Disana juga ada Sisi, Wulan dan Jennie, mommy Max menemani nya.
“Princess mama makin cantik aja” Wulan memandang putrinya hangat. Dia jadi tidak rela putri satu-satunya bakal dipersunting.
“Cieee...yang udah jadi istri orang!” Ledek Sisi yang mana membuat Monalisa mendegus. Kemarin tepatnya Monalisa sah menjadi istri dari Max.
“Enggak salah mommy pilih mantu secantik kamu, emang dah putra mommy paling hebat cari istri!” Mereka ikut ketawa mendengar perkataan Ibu satu anak itu. Monalisa yang dipuji hanya tersenyum tipis.
...
Di sisi lain, Atha terlihat mondar-mandir menunggu istrinya yang sedari tadi belum keluar juga walk in closet, padahal cuman berpakaian tapi lama nya minta ampun, entah kadang ia bingung sendiri semenjak hamil kedua ini istrinya selalu saja membuat nya naik darah.
“Kamu ngapain aja lama banget, jangan bilang mau lahirin” tanya nya saat melihat istrinya akhirnya keluar juga.
Tidak terima dengan perkataan suaminya, Luna mendegus, “Ih...kamu mah, namanya juga lagi ganti baju, pakaian nya juga harus paling cantik dong makanya lama, emang kamu pakai baju itu-itu aja!” omel nya melirik Atha julit. Sedangkan Atha hanya mengusap dadanya sabar mendengar omelan bumil.
“Udah sana mending kamu tunggu diluar aja, aku mau dandan bentar” usir nya.
“Enggak usah dandan segala, gitu aja udah cantik kok. Lagian nanti kalo kamu terlalu cantik bisa terpesona lelaki lain, mana rela aku”

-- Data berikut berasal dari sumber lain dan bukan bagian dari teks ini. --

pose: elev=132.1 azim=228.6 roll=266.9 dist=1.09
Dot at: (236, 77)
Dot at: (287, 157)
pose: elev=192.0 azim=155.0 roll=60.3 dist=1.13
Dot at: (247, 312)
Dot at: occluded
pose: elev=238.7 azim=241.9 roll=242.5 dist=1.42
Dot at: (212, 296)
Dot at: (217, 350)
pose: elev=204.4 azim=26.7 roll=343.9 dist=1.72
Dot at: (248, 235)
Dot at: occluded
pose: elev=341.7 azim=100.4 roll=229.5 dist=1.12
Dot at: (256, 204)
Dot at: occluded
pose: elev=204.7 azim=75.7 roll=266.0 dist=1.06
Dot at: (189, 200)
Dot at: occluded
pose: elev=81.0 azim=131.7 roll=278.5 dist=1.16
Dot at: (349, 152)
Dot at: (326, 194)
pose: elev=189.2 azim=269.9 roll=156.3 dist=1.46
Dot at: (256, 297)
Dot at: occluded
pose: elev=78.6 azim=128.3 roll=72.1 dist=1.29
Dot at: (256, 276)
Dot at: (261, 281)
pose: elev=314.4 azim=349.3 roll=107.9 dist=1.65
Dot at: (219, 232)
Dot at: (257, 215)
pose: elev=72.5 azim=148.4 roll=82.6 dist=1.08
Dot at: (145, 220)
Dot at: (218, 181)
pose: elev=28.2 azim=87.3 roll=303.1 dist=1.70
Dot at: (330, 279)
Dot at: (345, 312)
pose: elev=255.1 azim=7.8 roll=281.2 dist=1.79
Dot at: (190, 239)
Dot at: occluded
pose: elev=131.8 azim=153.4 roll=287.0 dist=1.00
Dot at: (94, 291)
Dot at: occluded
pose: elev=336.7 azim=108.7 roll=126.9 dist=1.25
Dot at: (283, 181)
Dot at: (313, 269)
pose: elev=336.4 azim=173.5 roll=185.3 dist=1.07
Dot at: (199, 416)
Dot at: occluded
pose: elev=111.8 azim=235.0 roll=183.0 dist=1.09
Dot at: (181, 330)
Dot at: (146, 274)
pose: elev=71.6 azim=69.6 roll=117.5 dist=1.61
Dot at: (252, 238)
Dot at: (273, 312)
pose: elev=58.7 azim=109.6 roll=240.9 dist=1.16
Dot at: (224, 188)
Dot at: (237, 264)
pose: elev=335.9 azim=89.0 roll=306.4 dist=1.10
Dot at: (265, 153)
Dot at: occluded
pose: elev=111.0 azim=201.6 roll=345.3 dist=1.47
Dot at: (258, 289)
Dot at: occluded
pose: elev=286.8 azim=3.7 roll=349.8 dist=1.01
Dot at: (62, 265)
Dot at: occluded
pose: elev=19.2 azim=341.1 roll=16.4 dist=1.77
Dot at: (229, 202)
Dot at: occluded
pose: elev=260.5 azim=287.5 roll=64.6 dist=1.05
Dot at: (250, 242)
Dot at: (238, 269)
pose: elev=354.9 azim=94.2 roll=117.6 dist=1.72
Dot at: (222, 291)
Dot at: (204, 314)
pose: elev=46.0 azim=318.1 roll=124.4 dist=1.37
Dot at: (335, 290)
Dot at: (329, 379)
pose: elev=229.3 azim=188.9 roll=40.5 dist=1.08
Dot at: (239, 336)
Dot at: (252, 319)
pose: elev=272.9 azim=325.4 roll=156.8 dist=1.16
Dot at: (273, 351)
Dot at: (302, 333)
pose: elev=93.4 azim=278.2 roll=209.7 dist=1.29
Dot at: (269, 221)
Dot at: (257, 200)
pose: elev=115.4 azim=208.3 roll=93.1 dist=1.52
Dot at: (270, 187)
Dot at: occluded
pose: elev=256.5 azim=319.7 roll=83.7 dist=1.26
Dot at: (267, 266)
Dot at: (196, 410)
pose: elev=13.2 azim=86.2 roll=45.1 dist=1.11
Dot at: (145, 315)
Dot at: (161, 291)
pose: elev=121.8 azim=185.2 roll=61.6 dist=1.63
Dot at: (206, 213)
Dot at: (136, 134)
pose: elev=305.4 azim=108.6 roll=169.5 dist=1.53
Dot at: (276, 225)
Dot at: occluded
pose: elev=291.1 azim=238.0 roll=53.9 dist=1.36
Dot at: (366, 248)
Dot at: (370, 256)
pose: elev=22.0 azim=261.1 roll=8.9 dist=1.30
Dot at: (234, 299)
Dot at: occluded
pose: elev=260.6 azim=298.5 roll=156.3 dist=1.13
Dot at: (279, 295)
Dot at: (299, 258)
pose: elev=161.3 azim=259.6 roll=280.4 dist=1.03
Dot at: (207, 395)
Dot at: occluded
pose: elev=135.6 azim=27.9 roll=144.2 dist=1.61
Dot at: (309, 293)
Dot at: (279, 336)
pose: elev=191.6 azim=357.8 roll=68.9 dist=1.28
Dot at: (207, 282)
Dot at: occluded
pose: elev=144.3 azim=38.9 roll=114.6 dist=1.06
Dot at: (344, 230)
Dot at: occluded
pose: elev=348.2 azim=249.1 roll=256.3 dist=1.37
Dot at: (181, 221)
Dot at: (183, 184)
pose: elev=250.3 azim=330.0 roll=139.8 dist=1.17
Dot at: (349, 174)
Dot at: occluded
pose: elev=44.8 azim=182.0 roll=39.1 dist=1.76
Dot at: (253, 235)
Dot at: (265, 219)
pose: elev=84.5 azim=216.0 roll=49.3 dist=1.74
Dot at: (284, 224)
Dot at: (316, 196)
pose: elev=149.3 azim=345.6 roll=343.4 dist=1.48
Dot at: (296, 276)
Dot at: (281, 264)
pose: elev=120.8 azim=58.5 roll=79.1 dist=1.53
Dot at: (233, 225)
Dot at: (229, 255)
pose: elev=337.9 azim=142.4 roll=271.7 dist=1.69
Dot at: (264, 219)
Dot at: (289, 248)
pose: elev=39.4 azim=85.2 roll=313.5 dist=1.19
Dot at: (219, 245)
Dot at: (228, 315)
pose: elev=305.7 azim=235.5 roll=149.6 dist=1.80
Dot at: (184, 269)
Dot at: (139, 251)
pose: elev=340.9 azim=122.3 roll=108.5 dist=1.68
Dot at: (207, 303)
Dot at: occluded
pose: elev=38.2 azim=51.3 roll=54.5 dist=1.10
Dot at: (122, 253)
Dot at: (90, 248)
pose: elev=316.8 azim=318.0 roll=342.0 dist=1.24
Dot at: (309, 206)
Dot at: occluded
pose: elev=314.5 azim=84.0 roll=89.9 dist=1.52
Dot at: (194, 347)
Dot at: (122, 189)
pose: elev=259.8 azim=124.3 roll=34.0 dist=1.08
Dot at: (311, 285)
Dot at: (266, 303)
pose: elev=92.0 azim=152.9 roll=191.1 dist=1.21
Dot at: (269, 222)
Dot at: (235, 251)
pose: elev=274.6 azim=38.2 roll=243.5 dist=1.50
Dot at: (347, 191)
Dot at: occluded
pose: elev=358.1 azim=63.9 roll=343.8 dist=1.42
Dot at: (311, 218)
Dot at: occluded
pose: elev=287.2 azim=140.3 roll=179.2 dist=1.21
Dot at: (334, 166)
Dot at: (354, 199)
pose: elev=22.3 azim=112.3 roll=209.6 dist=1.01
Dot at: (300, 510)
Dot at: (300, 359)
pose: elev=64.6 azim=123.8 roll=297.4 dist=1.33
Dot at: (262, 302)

Bukannya nurut Luna malah kesal mendengar nya, “gak usah lebay kamu kak, dandan dikit aja kok. Lagian siapa juga yang mau sama wanita hamil model aku tapi kalo ada sih bagus banget apalagi kalo lebih ganteng dari kamu...”
Langsung saja Atha melototi istrinya, “enak aja, kalo lebih dari aku kenapa? Aku enggak mau loh di madu in”
Luna tertawa kecil mendengar ucapan terakhir suaminya, “apaan sih, di madu in bukan ke balik ya, seharusnya wanita yang ngomong gitu. Aneh-aneh aja kamu mah”
__ADS_1
Atha malah ikut tertawa, sadar apa yang diucapkan nya salah. “Yaudah aku tunggu diluar aja, awas kalo lama lagi, kita batal perginya”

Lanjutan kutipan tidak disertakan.